Borrell told journalists during a meeting of EU military ministers in Brussels on Tuesday that the “latest figures are actually much better than we had just some 10 days ago.” Since March 20, member states have also armed Kiev with 1,300 missiles, according to the source.

“At this rate, we’ll be able to meet our 1 million target,” the diplomat projected.

According to Politico, unidentified officials estimate that the overall worth of the donations is around €860 million ($926 million).

The EU has pledged to refund nearly half of the amount, allocating €1 billion to this purpose.

Brussels’ plan is divided into three stages, the first of which calls for the allocation of ammunition from member states’ existing supplies. In the second phase, countries will pool their resources to buy more shells from European defense producers. The plan’s last stage aims to increase the bloc’s overall ability to produce munitions and military equipment.

The EU has already budgeted an additional €1 billion for the second phase.

Borrell disclosed earlier this month that “total EU military support to Ukraine” had reached €5.6 billion ($6 billion).

Data section:

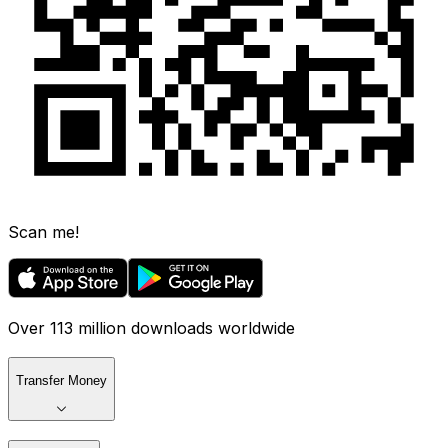
Scan me!
Over 113 million downloads worldwide
Transfer Money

Problem 1:
Quote the passage on EU military aid to Ukraine from "Brussels’ plan is" up to and including "billion ($6 billion).".
Problem 2:
Extend the passage on EU military aid to Ukraine, picking up after its final sentence.

Answer section 1:
Brussels’ plan is divided into three stages, the first of which calls for the allocation of ammunition from member states’ existing supplies. In the second phase, countries will pool their resources to buy more shells from European defense producers. The plan’s last stage aims to increase the bloc’s overall ability to produce munitions and military equipment.

The EU has already budgeted an additional €1 billion for the second phase.

Borrell disclosed earlier this month that “total EU military support to Ukraine” had reached €5.6 billion ($6 billion).

Answer section 2:
However, some high-ranking officials, notably Estonian Defense Minister Hanno Pevkur and his German colleague Boris Pistorius, expressed reservations on Monday about European arms manufacturers’ capacity to ramp up production rapidly enough.

The New York Times reported last month that Western nations were falling short in their efforts to equip Ukraine with the necessary quantities of weaponry and explosives. The document also cautioned that it would take “years” for EU and US companies to catch up with Kiev’s “essentially limitless demand.”

At the same time, Ukrainian Foreign Minister Dmitry Kuleba urged EU member states to expedite deliveries.

Meanwhile, Russia has repeatedly warned that increasing Western military support for Ukraine will simply prolong the carnage and could lead to a direct conflict between Russia and NATO.